Brief
Give the total number of lines in the data below that include "JSON", and nothing else.

Data items

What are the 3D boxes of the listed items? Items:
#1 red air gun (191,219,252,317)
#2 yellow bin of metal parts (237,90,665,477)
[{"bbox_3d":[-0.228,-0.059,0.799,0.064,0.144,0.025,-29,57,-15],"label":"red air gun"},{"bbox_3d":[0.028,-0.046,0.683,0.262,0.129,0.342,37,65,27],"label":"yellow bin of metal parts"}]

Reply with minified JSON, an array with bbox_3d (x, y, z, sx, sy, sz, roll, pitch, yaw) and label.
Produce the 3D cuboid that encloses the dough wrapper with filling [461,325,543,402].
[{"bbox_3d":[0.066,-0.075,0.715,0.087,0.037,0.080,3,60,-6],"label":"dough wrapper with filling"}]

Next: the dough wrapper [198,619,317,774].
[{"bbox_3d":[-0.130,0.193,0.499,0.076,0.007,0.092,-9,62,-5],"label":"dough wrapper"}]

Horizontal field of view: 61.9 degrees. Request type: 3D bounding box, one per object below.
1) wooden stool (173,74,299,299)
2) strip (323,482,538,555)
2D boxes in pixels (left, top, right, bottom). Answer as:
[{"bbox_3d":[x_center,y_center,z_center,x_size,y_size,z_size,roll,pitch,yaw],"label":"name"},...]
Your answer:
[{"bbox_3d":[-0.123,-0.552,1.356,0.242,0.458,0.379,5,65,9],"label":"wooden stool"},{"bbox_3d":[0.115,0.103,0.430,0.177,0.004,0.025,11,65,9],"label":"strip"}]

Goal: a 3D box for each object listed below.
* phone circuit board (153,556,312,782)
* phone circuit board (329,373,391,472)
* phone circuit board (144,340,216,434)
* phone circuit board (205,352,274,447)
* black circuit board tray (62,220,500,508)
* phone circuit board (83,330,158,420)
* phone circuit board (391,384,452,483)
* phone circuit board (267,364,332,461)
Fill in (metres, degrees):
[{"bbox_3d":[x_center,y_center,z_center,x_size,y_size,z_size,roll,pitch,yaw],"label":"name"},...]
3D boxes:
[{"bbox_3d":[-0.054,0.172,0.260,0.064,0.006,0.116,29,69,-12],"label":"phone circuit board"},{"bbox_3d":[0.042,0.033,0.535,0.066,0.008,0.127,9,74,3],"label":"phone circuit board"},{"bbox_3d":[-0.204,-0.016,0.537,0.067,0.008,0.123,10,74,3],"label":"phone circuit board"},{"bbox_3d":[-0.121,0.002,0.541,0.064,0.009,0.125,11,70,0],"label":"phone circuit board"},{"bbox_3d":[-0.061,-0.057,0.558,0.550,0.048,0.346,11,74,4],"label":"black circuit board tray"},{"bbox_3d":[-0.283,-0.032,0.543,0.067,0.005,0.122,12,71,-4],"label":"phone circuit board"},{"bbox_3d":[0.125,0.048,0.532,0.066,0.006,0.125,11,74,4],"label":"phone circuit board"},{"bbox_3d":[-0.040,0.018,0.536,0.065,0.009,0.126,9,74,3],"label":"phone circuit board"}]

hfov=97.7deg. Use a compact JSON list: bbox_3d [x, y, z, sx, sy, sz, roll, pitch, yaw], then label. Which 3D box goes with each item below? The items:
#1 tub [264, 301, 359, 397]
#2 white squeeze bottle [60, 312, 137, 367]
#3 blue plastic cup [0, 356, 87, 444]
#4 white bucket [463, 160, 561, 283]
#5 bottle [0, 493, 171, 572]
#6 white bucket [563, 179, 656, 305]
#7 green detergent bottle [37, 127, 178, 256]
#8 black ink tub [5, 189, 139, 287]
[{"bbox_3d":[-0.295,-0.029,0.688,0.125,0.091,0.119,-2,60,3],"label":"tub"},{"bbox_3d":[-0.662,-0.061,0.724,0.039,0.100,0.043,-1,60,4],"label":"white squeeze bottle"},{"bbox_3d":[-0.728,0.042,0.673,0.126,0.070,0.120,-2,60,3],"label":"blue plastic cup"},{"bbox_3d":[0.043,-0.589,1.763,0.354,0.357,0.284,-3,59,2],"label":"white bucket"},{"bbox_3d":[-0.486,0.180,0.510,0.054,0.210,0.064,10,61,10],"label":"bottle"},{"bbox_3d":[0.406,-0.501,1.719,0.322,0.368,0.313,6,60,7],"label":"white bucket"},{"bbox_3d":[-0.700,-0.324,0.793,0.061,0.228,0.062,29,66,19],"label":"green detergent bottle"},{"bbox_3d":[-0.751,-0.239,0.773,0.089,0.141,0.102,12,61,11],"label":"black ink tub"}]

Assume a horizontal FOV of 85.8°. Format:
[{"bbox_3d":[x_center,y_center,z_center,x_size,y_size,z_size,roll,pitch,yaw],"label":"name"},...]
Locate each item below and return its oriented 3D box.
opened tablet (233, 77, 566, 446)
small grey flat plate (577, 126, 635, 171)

Task answer
2